Keratin and epithelial membrane antigen immunoreactivity in nonneoplastic fibrous pleural lesions: implications for the diagnosis of desmoplastic mesothelioma.


The histologic distinction between desmoplastic mesothelioma and reactive fibrosis and between biphasic desmoplastic mesothelioma and pleural metastases with desmoplasia can be difficult. The presence of such epithelial markers as keratin and epithelial membrane antigen (EMA) within the fibrous areas of a pleural lesion might be construed as evidence in support of the diagnosis of desmoplastic mesothelioma. To test this hypothesis ten desmoplastic mesotheliomas were studied with monoclonal antisera to keratin and EMA and compared with ten hyaline pleural plaques, 11 pleural scars, five benign localized fibrous mesotheliomas, and eight desmoplastic pleural metastases.
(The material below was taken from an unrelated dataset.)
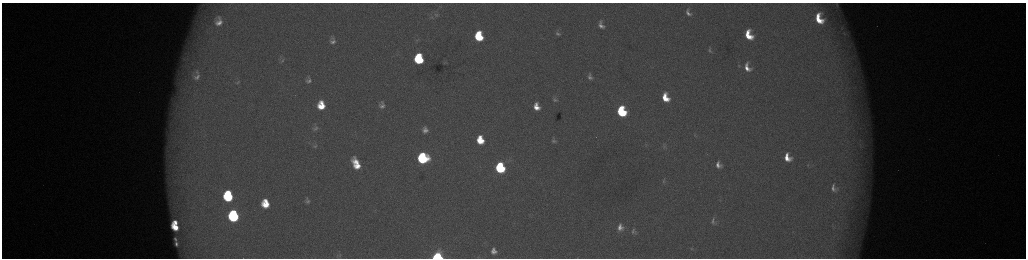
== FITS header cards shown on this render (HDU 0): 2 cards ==
NAXIS1  =                 2048 /fastest changing axis
NAXIS2  =                  512 /next to fastest changing axis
Although the hyalinized fibrous areas within the desmoplastic mesotheliomas stained with keratin (ten of ten) and EMA (five of ten), the following reactive fibrous pleural lesions were also positive: plaques (four of ten keratin-positive, five of ten EMA-positive); scars (six of 11 keratin-positive, four of 11 EMA-positive); and fibrosis induced by metastases (six of eight keratin-positive, one of eight EMA-positive). Benign localized fibrous mesotheliomas were keratin- and EMA-negative. This study suggests that both benign and malignant fibrous pleural lesions may be of mesothelial origin and demonstrates the need to determine by histologic criteria whether the spindle cell component is benign or malignant before assessing the significance of its keratin or EMA immunoreactivity. The lack of keratin and EMA staining in benign localized fibrous mesotheliomas might be of use in distinguishing benign localized cellular fibrous mesotheliomas from sarcomatous mesotheliomas.